## [Instruction 1]
Return, word for word, the part of the passage about "Why Do Fools Fall in Love" between "Although early single" and "Teenagers' record company.", inclusive.

## [Supplied text]
* * * *

One day in 1955, a neighbor of Sherman Garnes gave The Premiers several love letters that had been written to him by his girlfriend, with the hopes that he could give the boys some inspiration to write their own songs. Merchant and Santiago adapted one of the letters into a song called "Why do Birds Sing So Gay?" with Herman Santiago to lead, and adjusting the harmony to take advantage of Frankie Lymon's high tenor / soprano.

 

Along the way, Herman changed some of the lyrics naming the song "Why Do Fools Fall in Love" though leaving the line in reference in the lyrics. Presume he realized the connotations of the word "gay", not much extended but already established by the mid-fifties, but gave it no major importance because the line still appears in the context of the song. There are some significant later examples of the original meaning of the word being used in popular culture without any other intention, like the theme song to the 1960–1966 animated TV series The Flintstones, whereby viewers are assured that they will "have a gay old time." Similarly, the 1966 Herman's Hermits song "No Milk Today", which became a Top 10 hit in the UK and a Top 40 hit in the U.S., included the lyric "No milk today, it was not always so / The company was gay, we'd turn night into day." In June 1967, the headline of the review of The Beatles' Sgt. Pepper's Lonely Hearts Club Band album in the British daily newspaper The Times stated, "The Beatles revive hopes of progress in pop music with their gay new LP.

 

 

Here are the lyrics:

 

Ooh wah, ooh wah

Ooh wah, ooh wah

Ooh wah, ooh wah

 

Why do fools fall in love?

Why do birds sing so gay

And lovers await the break of the day

Why do they fall in love?

Why does the rain fall from up above?

Why do fools fall in love?

Why do they fall in love?

 

Love is a losing game

Love can be a shame

I know, I'm a fool you see

For that fool is me

 

Tell me why

Tell me why

 

Why do birds sing so gay

And lovers await the break of the day

Why do they fall in love?

Why does the rain fall from up above?

Why do fools fall in love?

Why do they fall in love?

 

Why does my heart

Skip a crazy beat?

For I know

It will reach defeat

 

Tell me why

Tell me why

Why do fools fall in love?

Tell me why

Tell me why

 

The Premiers got its first shot at fame after impressing Richard Barrett, a singer with The Valentines who got the group an audition with record producer George Goldner. On the day of the group's audition, Santiago, the original lead singer, was late. Lymon stepped up and told Goldner that he knew the part because he helped write the song. At Goldner's suggestion, the lead in subsequent recording sessions was given to Frankie. Frankie did some improvising and re-created the melody to match his own style. According to Jimmy Merchant, what happened at the recording session was a combination of "Frankie's singing talent coupled with George Goldner's special ability to bring out the best in Frankie." Goldner also decided rename the group "Frankie Lymon and The Teenagers".

 

Although early single releases of "Why Do Fools Fall in Love" credit Frankie Lymon, Herman Santiago, and George Goldner as co-writers of the song, later releases and cover versions were attributed only to Lymon and record producer George Goldner. Goldner's name was later replaced by Morris Levy when Levy bought Goldner's interest in Gee Records, The Teenagers' record company.

* * * *

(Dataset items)
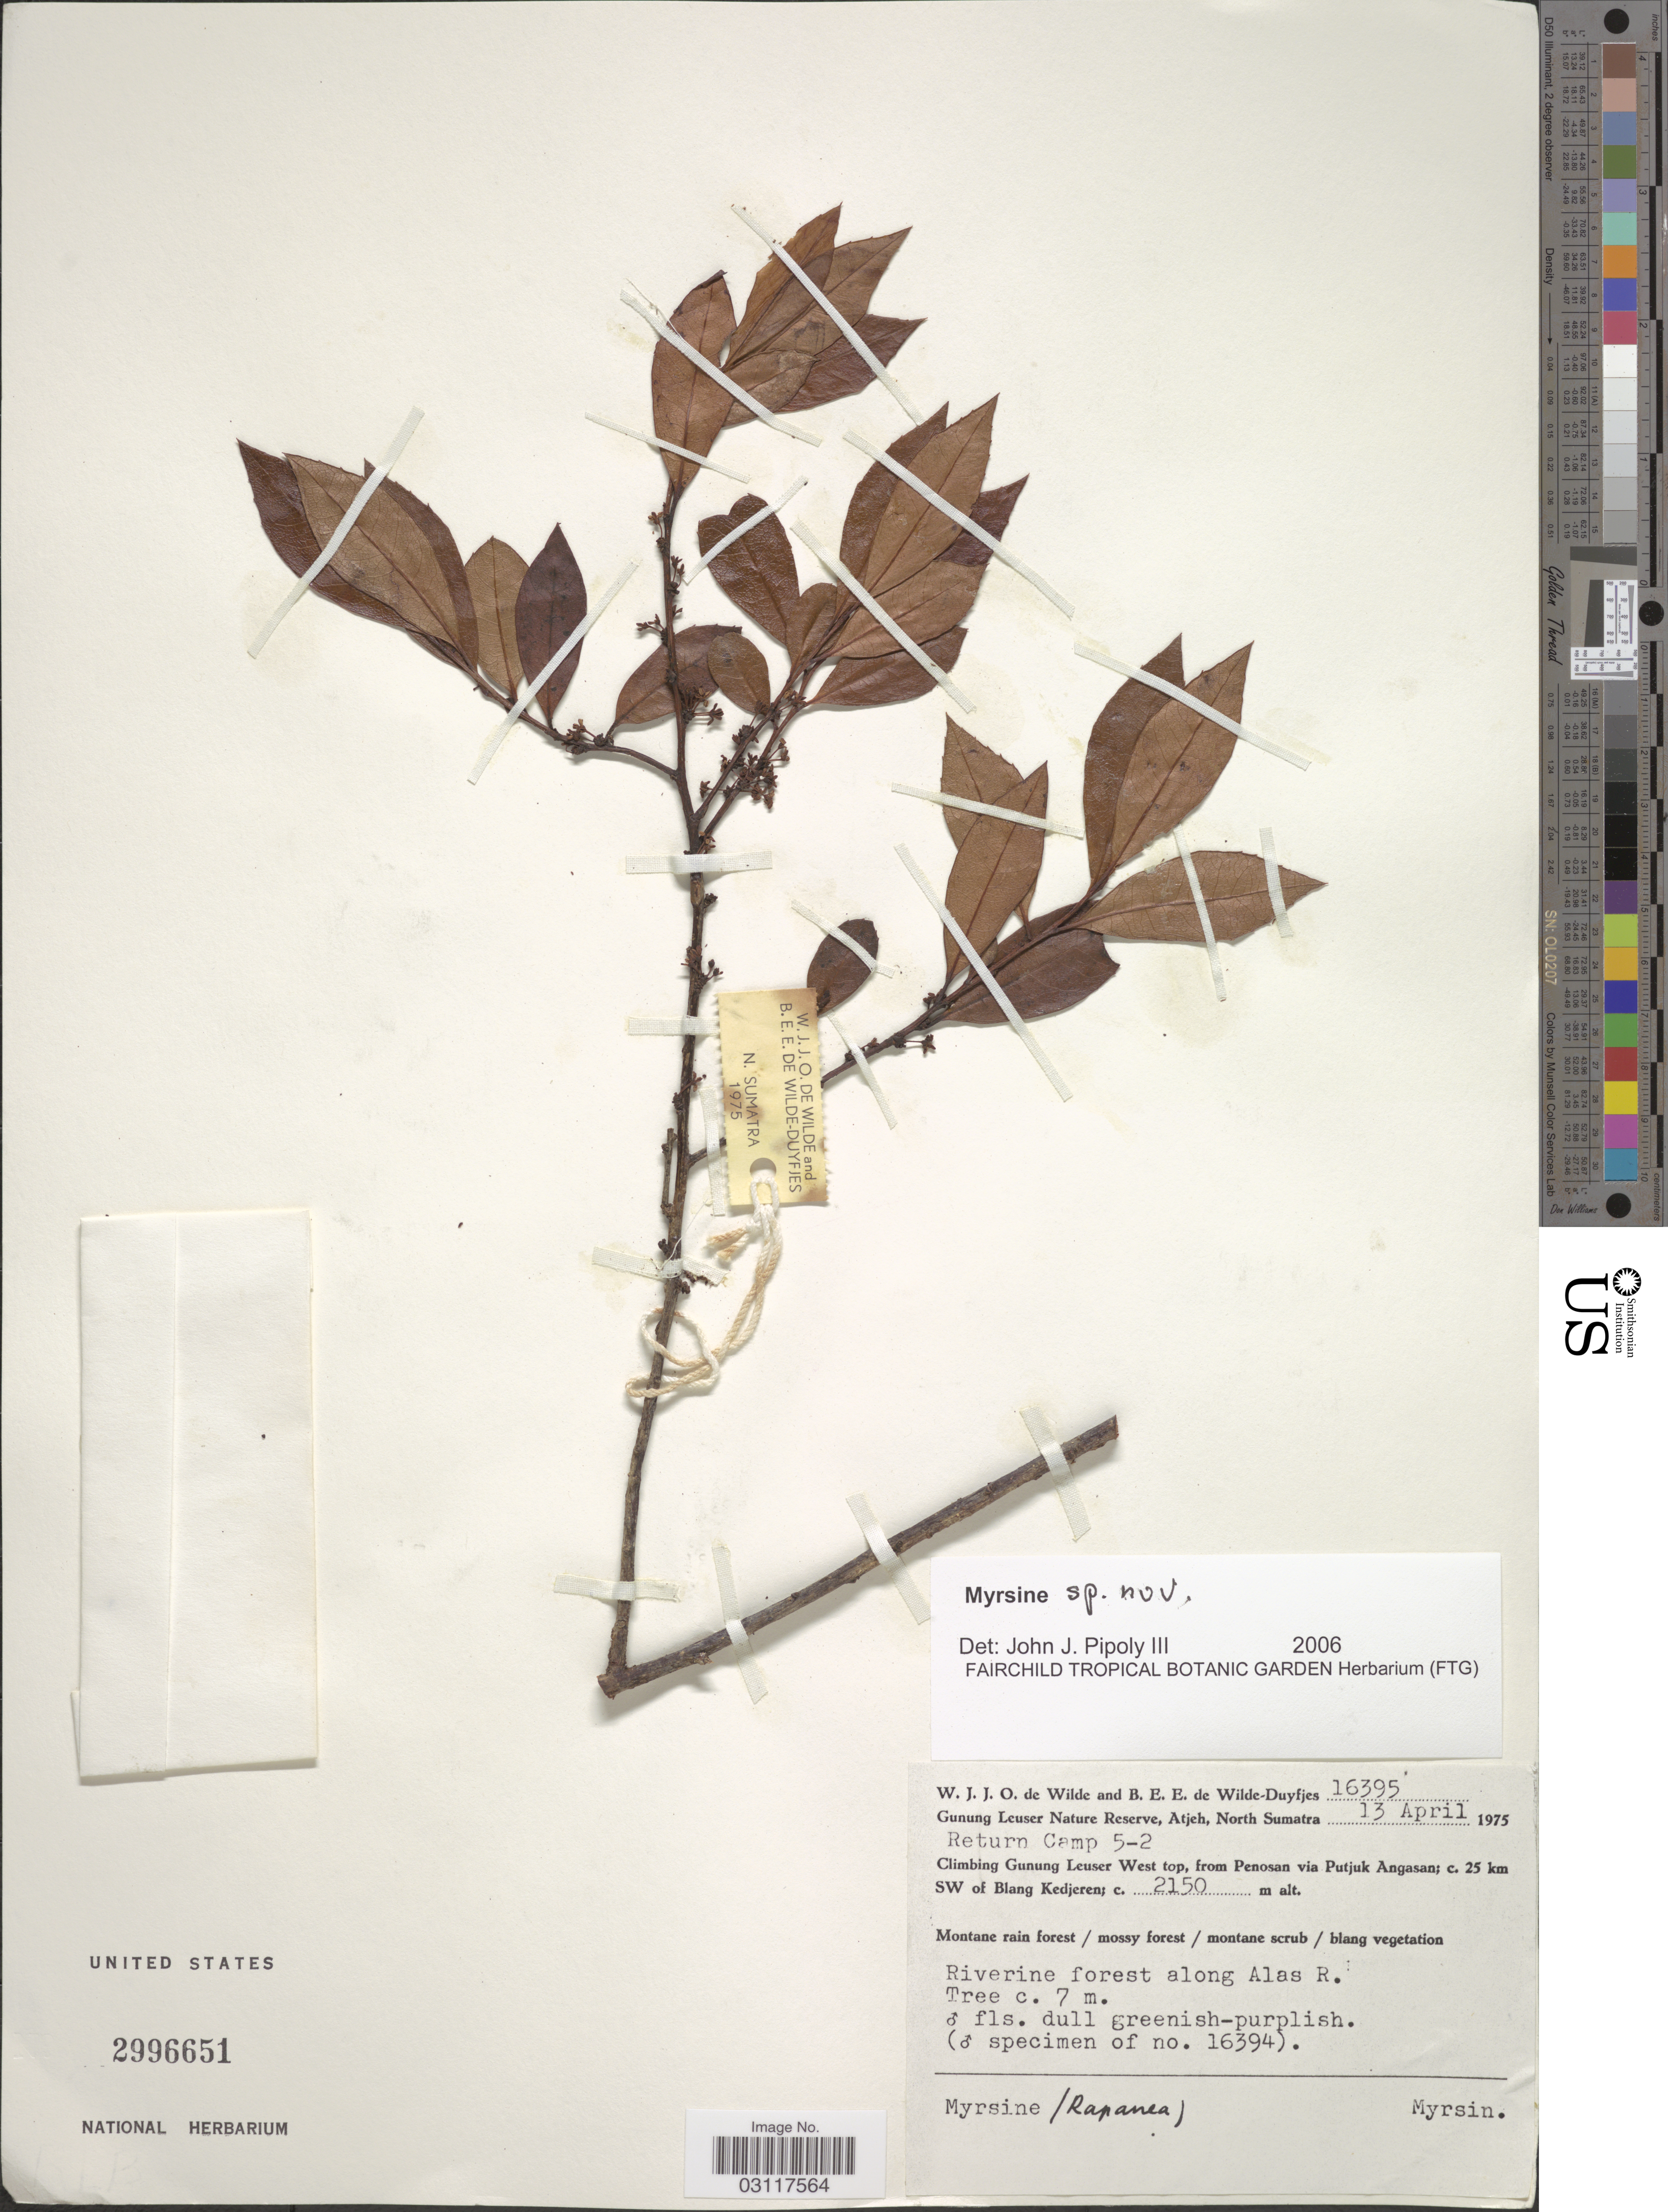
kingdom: Plantae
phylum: Tracheophyta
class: Magnoliopsida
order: Ericales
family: Primulaceae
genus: Myrsine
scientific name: Myrsine sp.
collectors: W. J. de Wilde & B. E. de Wilde-Duyfjes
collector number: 16395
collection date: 1975-04-13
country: Indonesia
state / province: Sumatra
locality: Gunung Leuser Nature Reserve, Atjeh, North Sumatra, Climbing Gunung Leuser West top, from Penosan via Putjuk Angasan; c. 25 km SW of Blang Kedjeren, Return Camp 5-2.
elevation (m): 2150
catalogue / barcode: US 2996651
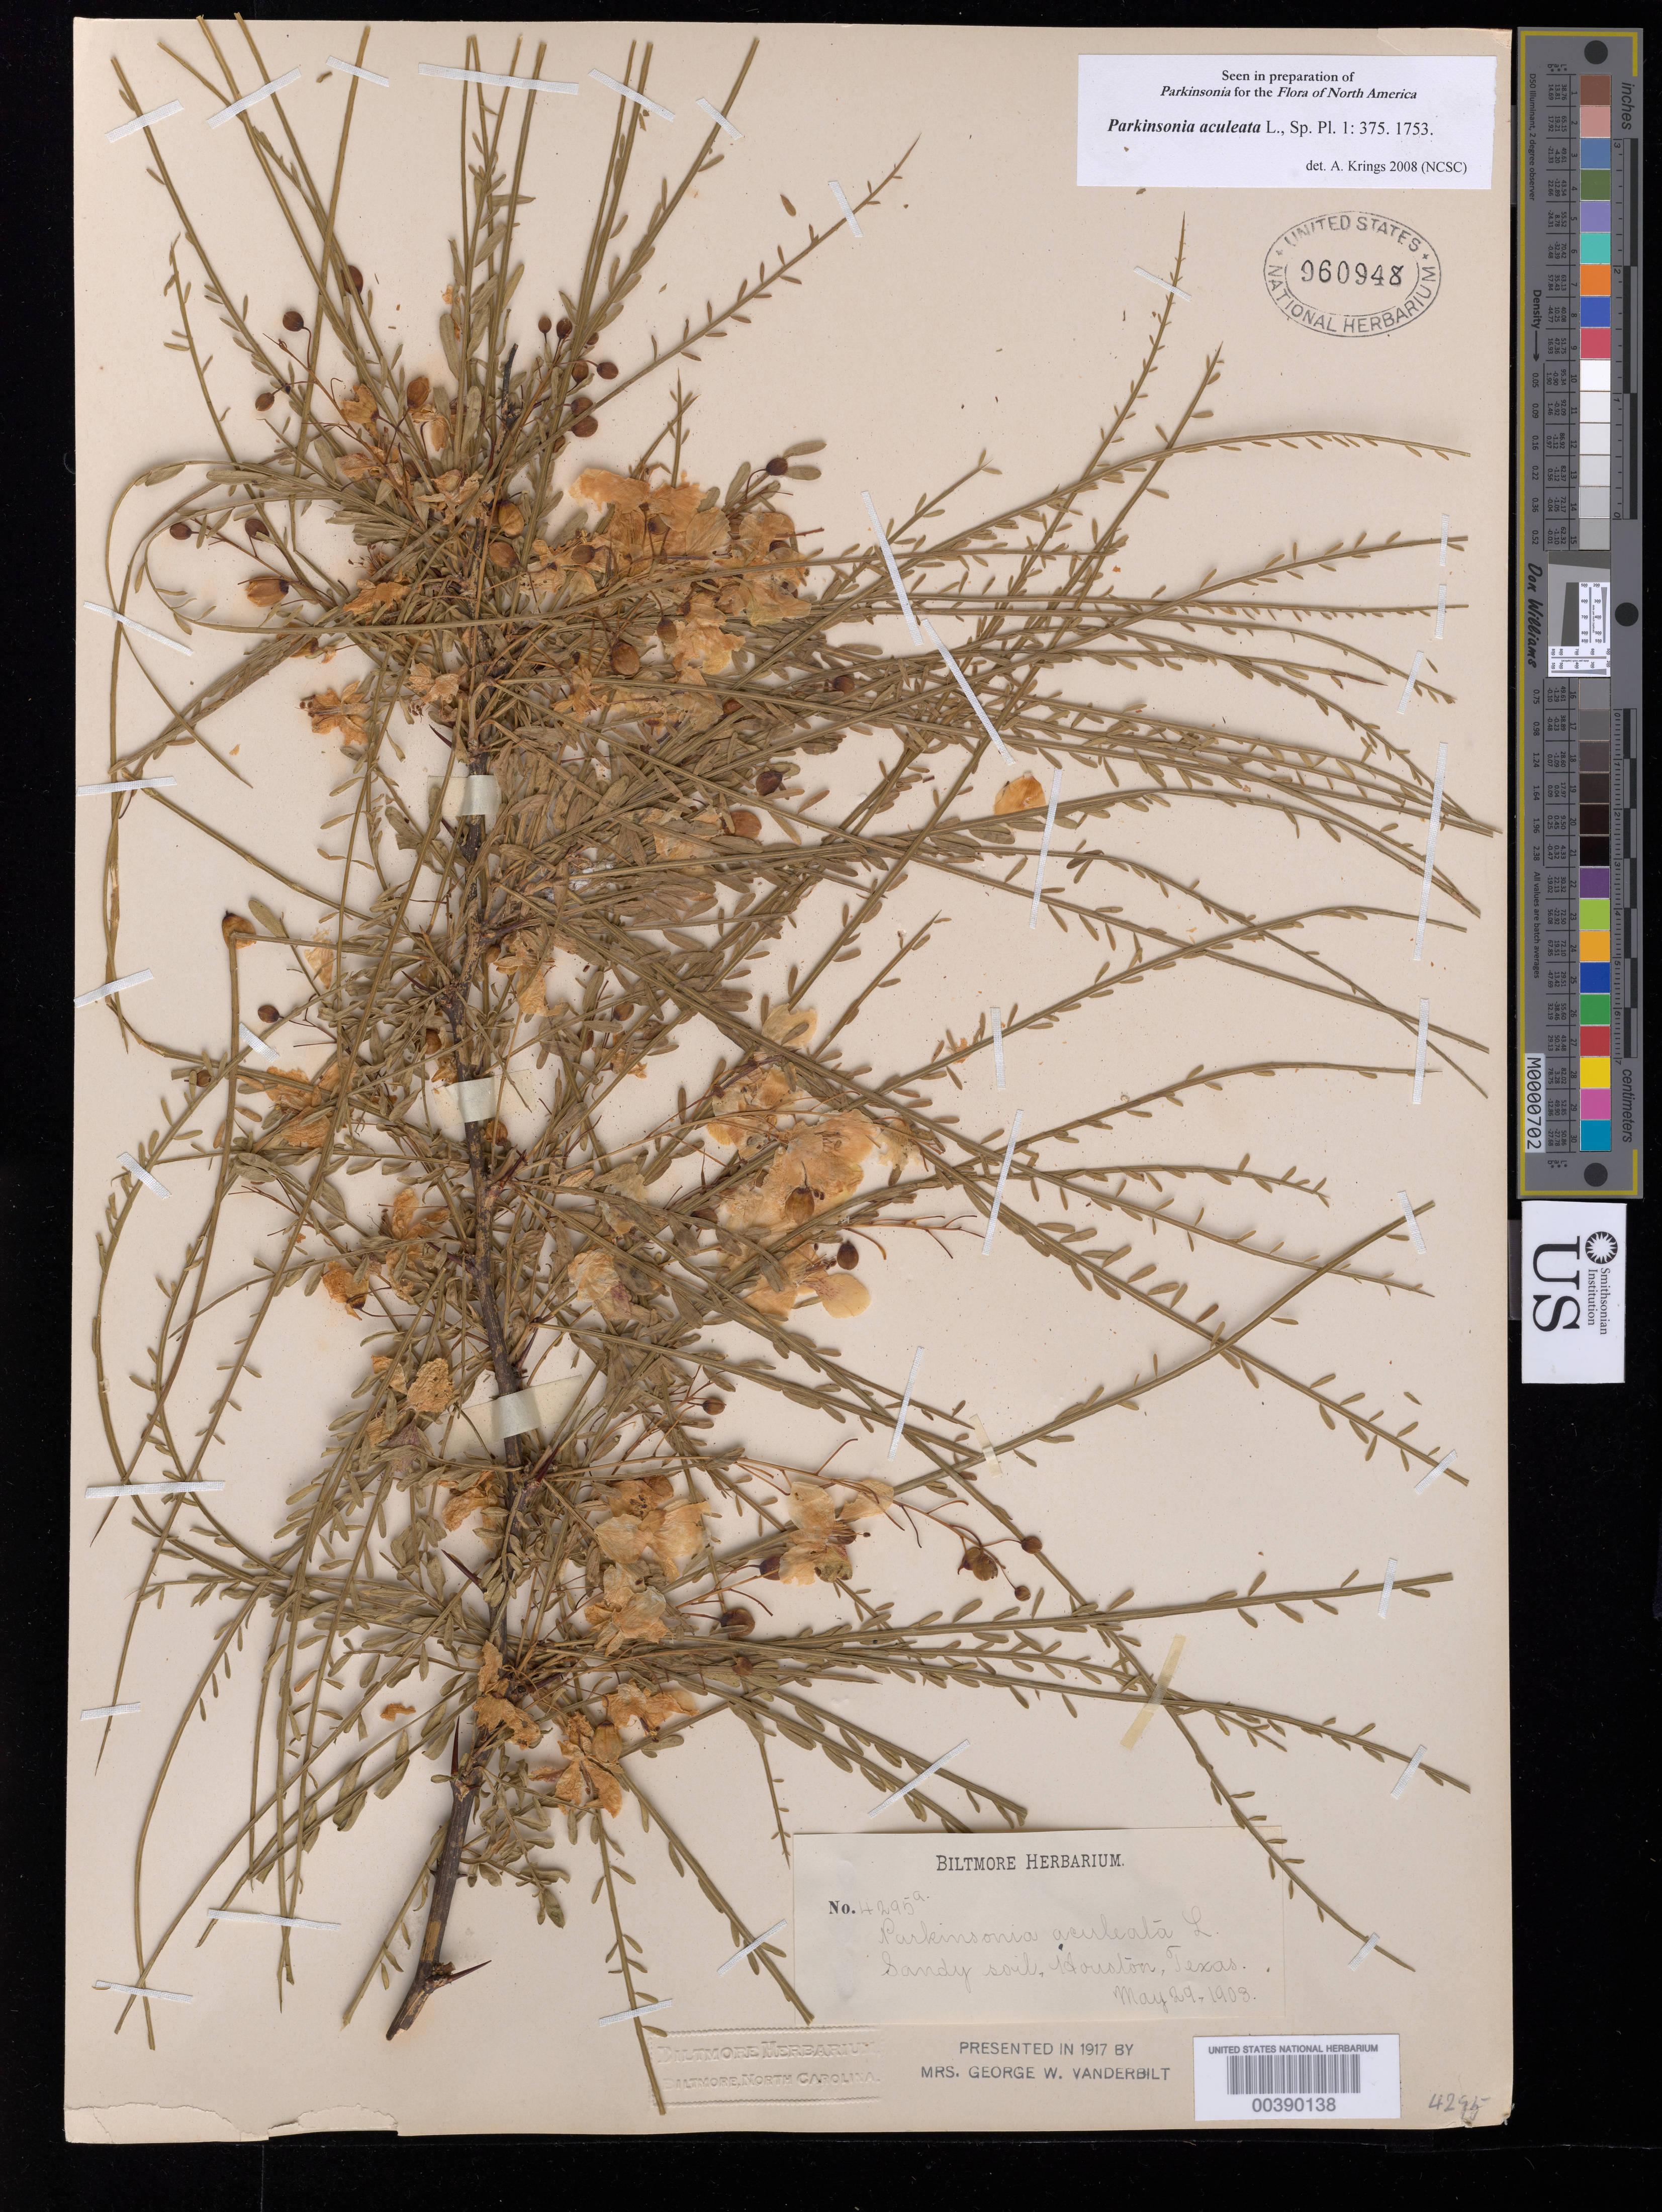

* * * *

## [Instruction 2]
In the records, rename "collection date" to "date collected" in the lines from the one holding "genus: Myrsine" through the end of the records, inclusive, and give back only those lines with nothing else changed. Leave the pictures out of your answer.

## [Exercise answer 1]
Although early single releases of "Why Do Fools Fall in Love" credit Frankie Lymon, Herman Santiago, and George Goldner as co-writers of the song, later releases and cover versions were attributed only to Lymon and record producer George Goldner. Goldner's name was later replaced by Morris Levy when Levy bought Goldner's interest in Gee Records, The Teenagers' record company.

## [Exercise answer 2]
genus: Myrsine
scientific name: Myrsine sp.
collectors: W. J. de Wilde & B. E. de Wilde-Duyfjes
collector number: 16395
date collected: 1975-04-13
country: Indonesia
state / province: Sumatra
locality: Gunung Leuser Nature Reserve, Atjeh, North Sumatra, Climbing Gunung Leuser West top, from Penosan via Putjuk Angasan; c. 25 km SW of Blang Kedjeren, Return Camp 5-2.
elevation (m): 2150
catalogue / barcode: US 2996651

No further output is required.